Например, устраивались "бега". Из окна мастерской были видны часы на Сухаревой башне. Приготавливали листы бумаги и по чьему–либо сигналу все одновременно бросались рисовать, не теряя ни одной секунды: кто скорее сделает. Маяковский часто одерживал победы надо мной, над Малютиным, над Нюренбергом.

После прихода Маяковского стихи для "Окон" стал писать только он один: им написаны почти все тексты "Окон" 2. Были случаи, что он писал до восьмидесяти тем в день. Пока наша группа делала плакаты на первые темы, он успевал написать остальные и сам начинал рисовать.

Работать ему помогала Л. Ю. Брик. Он рисовал, а она раскрашивала. У нас были свои названия красок (например, та, которой красились руки и лица, называлась "мордовая"), и на том, что следовало раскрасить, писались первые буквы таких названий. Руководствуясь ими, велась раскраска.

В мастерской дымила буржуйка. Было холодно, руки пухли от холода, работали в шапках и валенках. Маяковский работал в бекеше, в маленькой шапочке, в каких-то галошах,– кажется, в валенках он никогда не ходил – и в перчатках.

Задания к упражнению:
#1 Что, согласно статье, было видно из окна мастерской?
#2 Перепечатайте строки записей от строки с «collection date: 1936-08-25» до конца записей, включая обе границы, без изображений.

Записи, выбранные из коллекции:
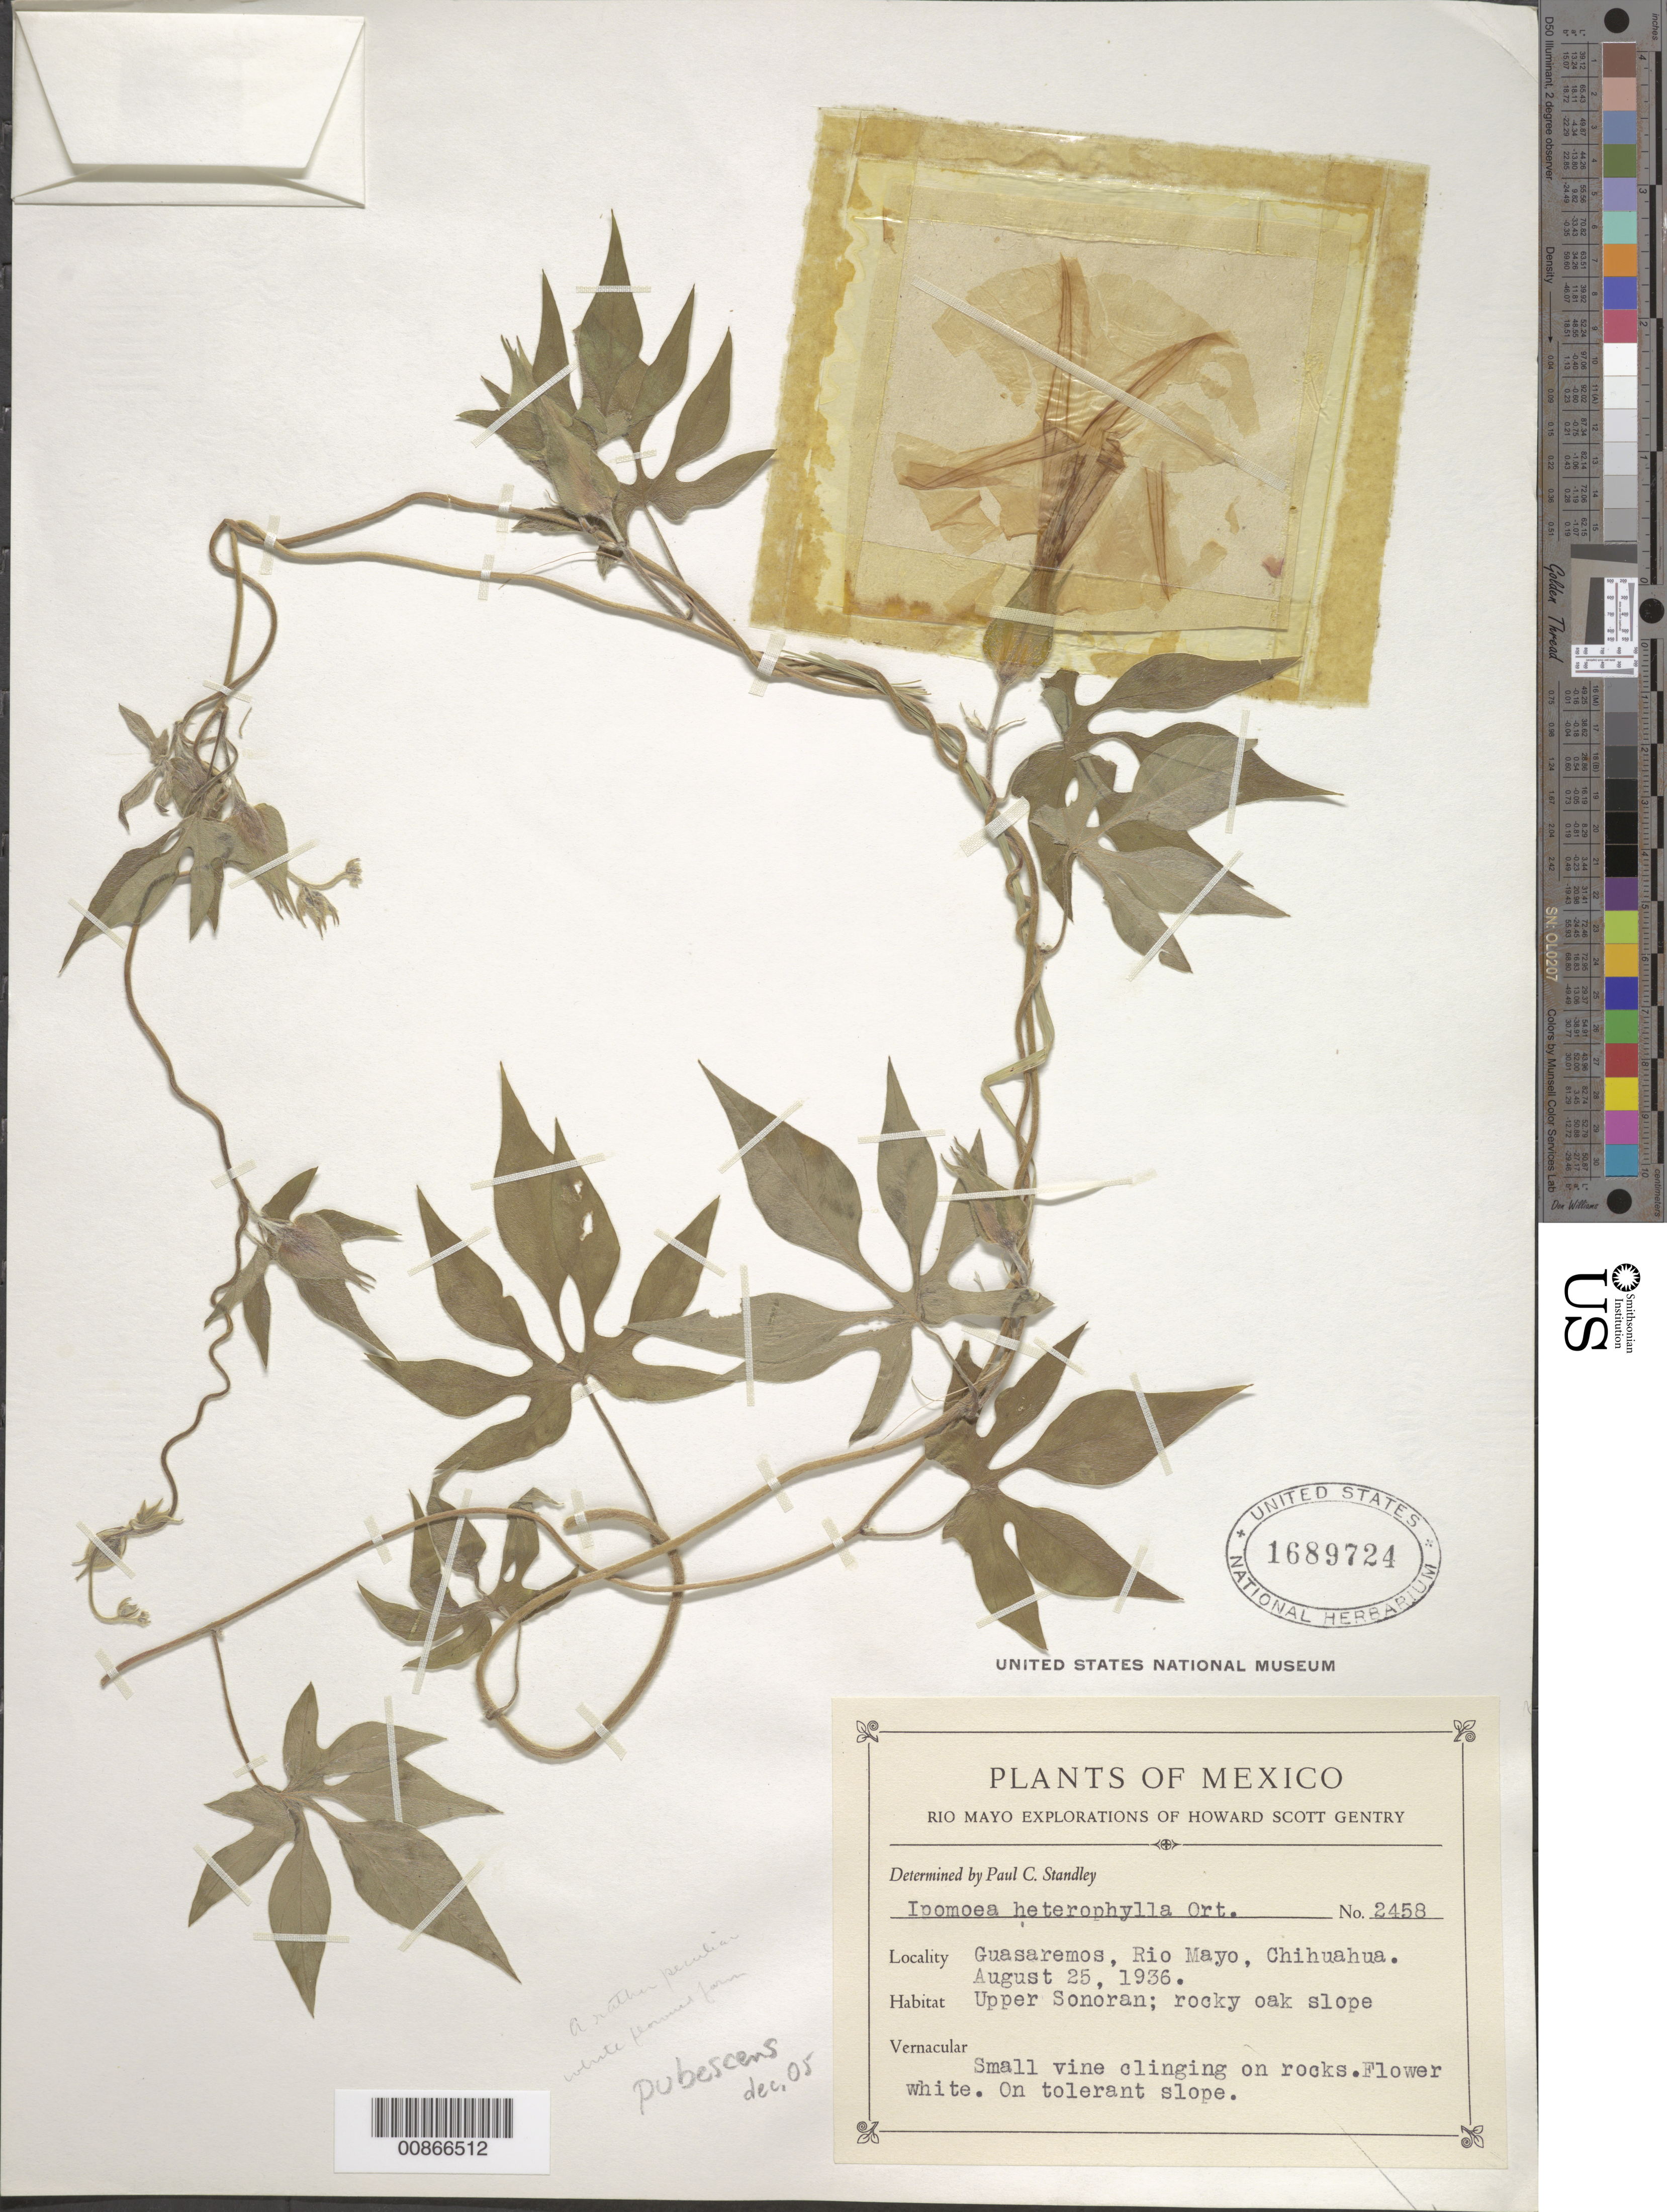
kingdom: Plantae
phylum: Tracheophyta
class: Magnoliopsida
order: Solanales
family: Convolvulaceae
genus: Ipomoea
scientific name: Ipomoea pubescens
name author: Lam.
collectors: H. S. Gentry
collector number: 2458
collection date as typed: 25 Aug 1936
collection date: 1936-08-25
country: Mexico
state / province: Chihuahua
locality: Guasaremos, Río Mayo, Chihuahua.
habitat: Clinging on rocks. On tolerant slope. Upper Sonoran; rocky oak slope.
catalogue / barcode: US 1689724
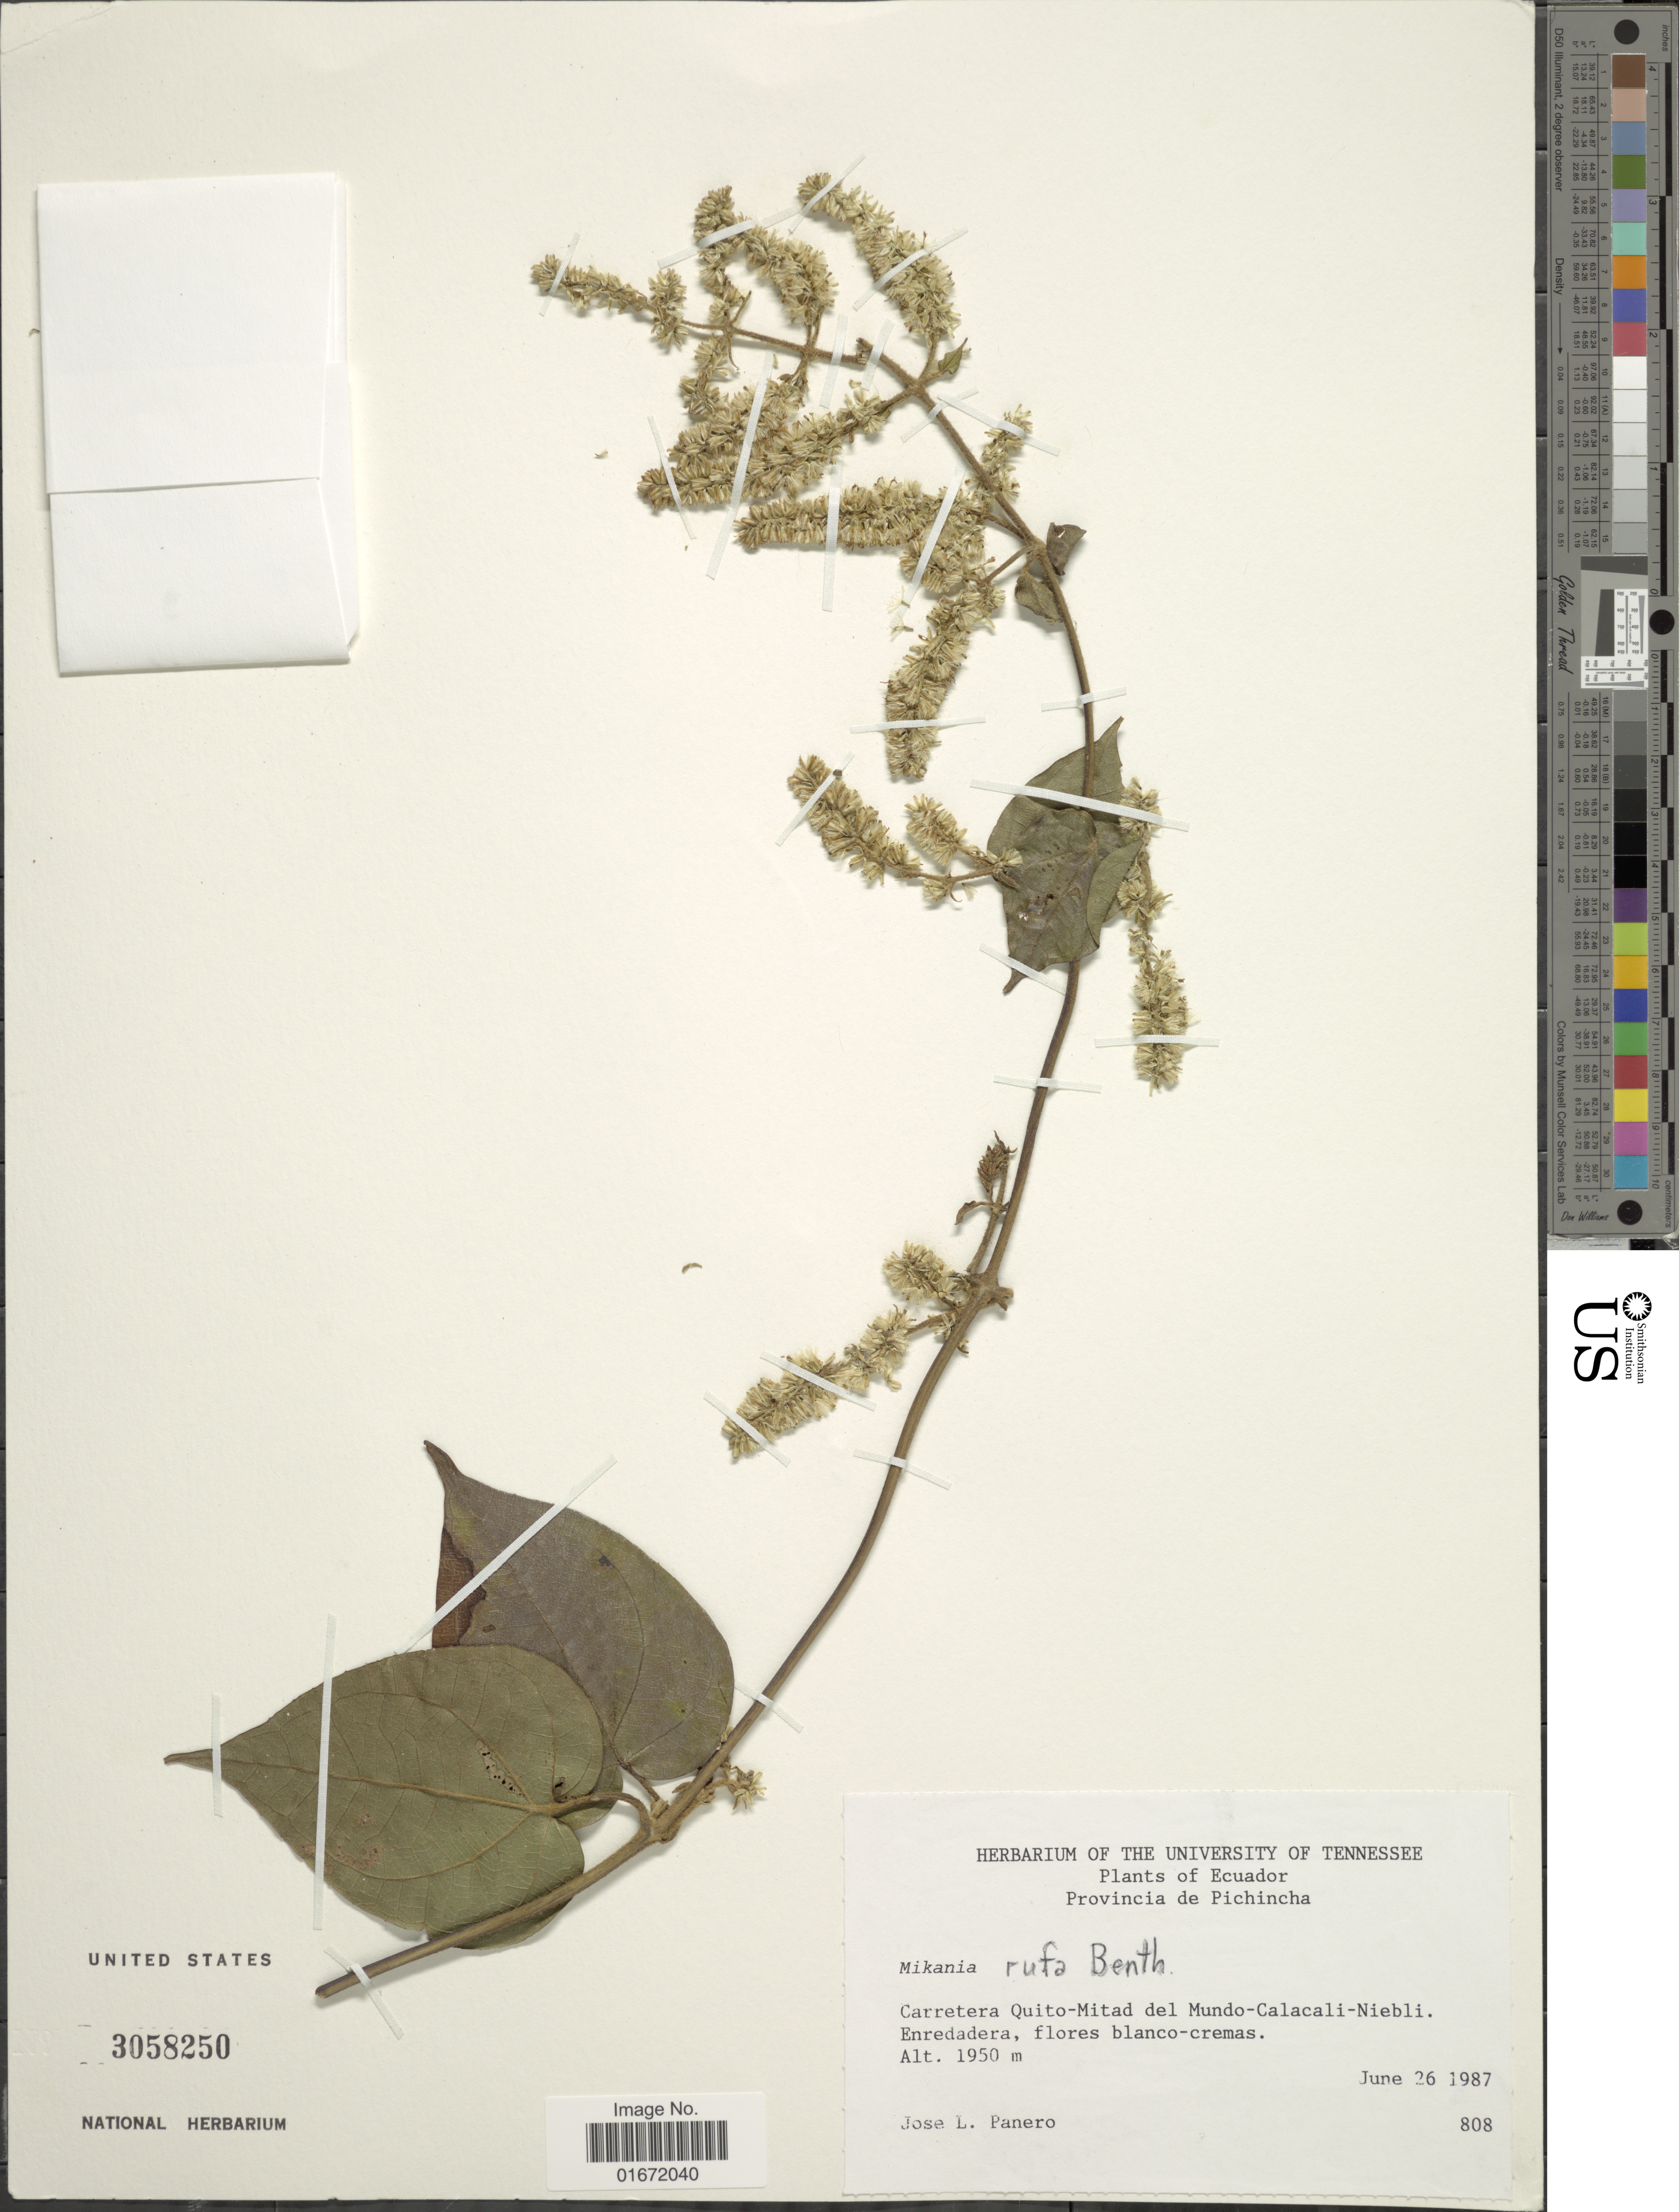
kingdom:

Результаты заданий:
#1 Часы на Сухаревой башне.

#2
collection date: 1936-08-25
country: Mexico
state / province: Chihuahua
locality: Guasaremos, Río Mayo, Chihuahua.
habitat: Clinging on rocks. On tolerant slope. Upper Sonoran; rocky oak slope.
catalogue / barcode: US 1689724
kingdom:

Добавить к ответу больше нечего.